Top of DATASET EXCERPT

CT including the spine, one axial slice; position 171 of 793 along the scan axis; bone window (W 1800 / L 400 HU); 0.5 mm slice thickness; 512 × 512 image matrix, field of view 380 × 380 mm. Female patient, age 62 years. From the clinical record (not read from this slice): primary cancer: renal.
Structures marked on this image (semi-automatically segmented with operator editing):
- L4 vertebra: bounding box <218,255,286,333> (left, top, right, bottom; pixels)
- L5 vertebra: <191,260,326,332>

Bottom of DATASET EXCERPT

→ TASK REQUIREMENTS: Nothing should be left out when the listing is retyped exactly.

→ RESPONSE BOX:
CT including the spine, one axial slice; position 171 of 793 along the scan axis; bone window (W 1800 / L 400 HU); 0.5 mm slice thickness; 512 × 512 image matrix, field of view 380 × 380 mm. Female patient, age 62 years. From the clinical record (not read from this slice): primary cancer: renal.
Structures marked on this image (semi-automatically segmented with operator editing):
- L4 vertebra: bounding box <218,255,286,333> (left, top, right, bottom; pixels)
- L5 vertebra: <191,260,326,332>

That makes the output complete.